Re: Comments on lime.owl from John P. McCrae on 2014-06-06 (public-ontolex@w3.org from June 2014)

From: John P. McCrae <jmccrae@cit-ec.uni-bielefeld.de>
Date: Fri, 6 Jun 2014 20:16:23 +0200
To: Manuel Fiorelli <fiorelli@info.uniroma2.it>
Cc: public-ontolex <public-ontolex@w3.org>
Message-ID: <CAC5njqrqyLL41eV-BKvd1qkCxj0AtFtVn+apeM9u2fqGseDRgg@mail.gmail.com>
On Fri, Jun 6, 2014 at 2:44 PM, Manuel Fiorelli <fiorelli@info.uniroma2.it>
wrote:

> Hi John,
>
> see my answers below.
>
> 2014-06-06 13:49 GMT+02:00 John P. McCrae <jmccrae@cit-ec.uni-bielefeld.de
> >:
>
> Hi Manuel, Armando, all,
>>
>> Some comments on the lime.owl file
>>
>>    - Should Lexicon, Lexicalization and co. really be subclasses of
>>    void:Dataset. A void:Dataset is defined as a "set of RDF triples that are
>>    published, maintained or aggregated by a single provider". Thus, it seems
>>    that many lexica and lexicalizations can be in the same dataset and
>>    conversely it is very hard to define which triples are in a lexicon (for
>>    example interlingual links are shared between two lexica). It would make
>>    more sense to me to have lexica, lexicalizaitons, etc., as part of a
>>    dataset, but not as datasets themselves.
>>
>> We have in principle three distinct datasets: the dataset being
> lexicalized, the lexicon providing the vocabulary and the lexicalization
> which relates them.
>
> These distinctions do not entail that the dataset are really disjoint. In
> fact, the VoID vocabulary introduces the subset relation, which relate a
> dataset to its parts. For instance, we could have a dataset, which has
> different subsets, corresponding to different linksets with other datasets.
> In this scenario, the datasets and its linksets may share the same SPARQL
> endpoint. However, knowing in advance that there exist some subsets that
> provide interlinks may be useful: it is exactly the reason we use the LOD
> cloud diagram.
>
> The key idea behind the concept of void:Dataset is to provide metadata
> that provide useful information about the actual data they refer to. In a
> sense, a void:Dataset should provide information that help to understand
> the usefulness of the data, to interpret the data, and so on.
>
OK, so my question is then which triples belong to which section, if I have
something typical like

:know a ontolex:LexicalEntry ;
  ontolex:sense :know#Sense ;
  ontolex:canonicalForm :know#Form .

:know#Form ontolex:writtenRep "know"@eng

:know#Sense ontolex:reference foaf:knows

What is the lexicon and what is the lexicalization?

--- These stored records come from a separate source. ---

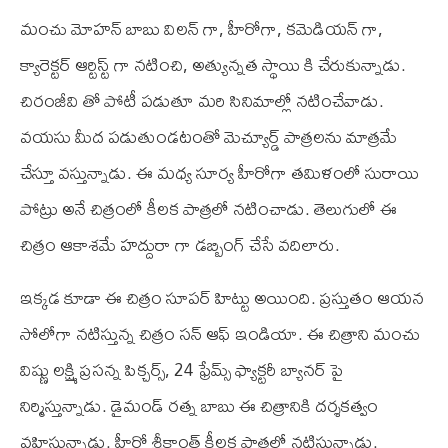
మంచు మోహన్ బాబు విలన్ గా, హీరోగా, కమెడియన్ గా,
క్యారెక్టర్ ఆర్టిస్ట్ గా నటించి, అత్యున్నత స్థాయి కి చేరుకున్నాడు.
చిరంజీవి తో పోటీ పడుతూ మరి సినిమాల్లో నటించేవాడు.
వయసు మీద పడుతుండటంతో మెచ్యూర్డ్ పాత్రలను మాత్రమే
చేస్తూ వస్తున్నాడు. ఈ మధ్య సూర్య హీరోగా తమిళంలో సురాయి
పోట్రు అనే చిత్రంలో కీలక పాత్రలో నటించాడు. తెలుగులో ఈ
చిత్రం ఆకాశమే హద్దురా గా డబ్బింగ్ చేసే వదిలారు.
ఇక్కడ కూడా ఈ చిత్రం సూపర్ హిట్టు అయింది. ప్రస్తుతం ఆయన
సోలోగా నటిస్తున్న చిత్రం సన్ ఆఫ్ ఇండియా. ఈ చిత్రాని మంచు
విష్ణు లక్ష్మి ప్రసన్న పిక్చర్స్, 24 ఫ్రేమ్స్ ఫ్యాక్టరీ బ్యానర్ పై
నిర్మిస్తున్నాడు. డైమండ్ రత్న బాబు ఈ చిత్రానికి దర్శకత్వం
వహిస్తున్నాడు. హీరో శ్రీకాంత్ కీలక పాత్రలో నటిస్తున్నాడు.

Furthermore, if I add something from the synsem module, e.g.,

:know synsem:synBehavior :know#Frame .

:know#Frame synsem:synArg :know#arg1 , :know#arg 2.

:know#Sense synsem:subjOfProp :know#arg1 ;
  synsem:objOfProp :know#arg2 .

Where does this belong?

Furthermore, if I publish my data (ontology and lexicon) as a single file,
then it makes it difficult for an end user to figure out which bit is
which. VoID is much simpler and says that my dataset is described by either
a SPARQL endpoint, a data dump, a root resource or a URI lookup; this seems
hard to implement for tightly integrated ontology-lexica.

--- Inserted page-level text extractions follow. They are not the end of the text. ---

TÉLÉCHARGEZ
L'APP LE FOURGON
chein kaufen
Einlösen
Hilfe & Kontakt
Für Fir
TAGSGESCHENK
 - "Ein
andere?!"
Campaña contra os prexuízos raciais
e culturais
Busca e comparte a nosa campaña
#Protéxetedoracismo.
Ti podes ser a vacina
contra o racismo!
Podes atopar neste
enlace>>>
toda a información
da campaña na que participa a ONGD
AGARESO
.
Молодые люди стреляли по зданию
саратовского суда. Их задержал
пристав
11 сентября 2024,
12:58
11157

>>    - What is a "conceptualized linguistic resource"? This is not really
>>    clear to me.
>>
>> Not sure about the name, but the idea was to refer to any resource like
> WordNet: that is a resource providing lexical concepts grouping
> semantically close senses of different words.
>
I agree the term is not great. Perhaps we don't need to say this, I'm not
sure what the value in having this class is.

>
>>    - How does a "lexical linkset" differ from a "linkset"? (i.e, do we
>>    need this class?)
>>
>> It is a specialization, that seemed useful to us, to highlight the
> "special nature" of the dataset for which we are providing links.
>
OK, the seems kind of unnecessary, perhaps we should consider removing this
too.

>
>>    - What is the range of lime:class? How does it differ from void:class?
>>
>> The range is rdfs:Class. The different lies in the domain. Indeed, the
> domain of void:class is dataset, while lime:class has domain
> ResourceCoverage.
>
Hmm... I wonder if the intention is right here... void:class allows you to
select all individuals of a given type, but most true ontologies don't have
any individuals, e.g., the DBpedia ontology has none, but the dataset has
many, I wonder if this is useful here. Furthermore, most lexicons don't
cover many true individuals, e.g., person names, company names, etc. as
doing so is kind of dull and simplistic.

>
>>    - Shouldn't there be an object property linking a lexicalization to
>>    an ontology?
>>
>> It is lexicalizedDataset. In our parlance, we refer to dataset to embrace
> both factual knowledge and domain descriptions.
>
Why not just call the property *ontology* then? This is the onto-lex group,
a lexicalization is between an ontology and a lexicon.

>
>>    - 'language' is already in the core OntoLex model, do we need it in
>>    lime?
>>
>> We wrote that the unification of this property with the corresponding one
> in OntoLex will be a point of discussion.
>
>>
>>    - How do you count lexicalizations? i.e., is it the number of
>>    Lexicalization instances or the number of lexicalized reference/entry pairs.
>>
>> There is a slight ambiguity with regard to this. A Lexicalization is
> really a collection of reference/entry pairs, which are individually
> referred to as lexicalizations (uncapitalized initial).
>
> If this ambiguity is unacceptable, we could consider alternative names for
> the Lexicalization class. Perhaps, LexicalMapping or LexicoSemanticMapping,
> or whatever sensible name.
>
A reference/entry pair in the OntoLex model is called a Lexical Sense! So
the lexicalizations and the senses property must count the same thing,
right?

>
>

>>    - What are the domains of the properties lexicalEntries, senses,
>>    references, etc.?
>>
>> In the owl file you should have the following information:
>
>    - lexicalEntries -> Lexicalization or ResourceCoverage or Lexicon
>    - senses -> Lexicalization or ResourceCoverage or Lexicon
>    - lexicalizations -> Lexicalization or ResourceCoverage
>    - references -> Lexicalization or ResourceCoverage
>
> So.. follow up question: If I can put the lexical entry count on the
lexicalization object, what is the point of the resource coverage object?

>
>>    - Shouldn't we also count LexicalConcepts and Forms?
>>
>> As I wrote in the previous email, we are open to suggestions about
> additional statistics.
>
OK consider it suggested

Regards,
John

>
>
> --
> Manuel Fiorelli
> PhD student in Computer and Automation Engineering
> Dept. of Civil Engineering and Computer Science
> University of Rome "Tor Vergata"
> Via del Politecnico 1
> 00133 Roma, Italy
>
> tel: +39-06-7259-7334
> skype: fiorelli.m
>
Received on Friday, 6 June 2014 18:16:50 UTC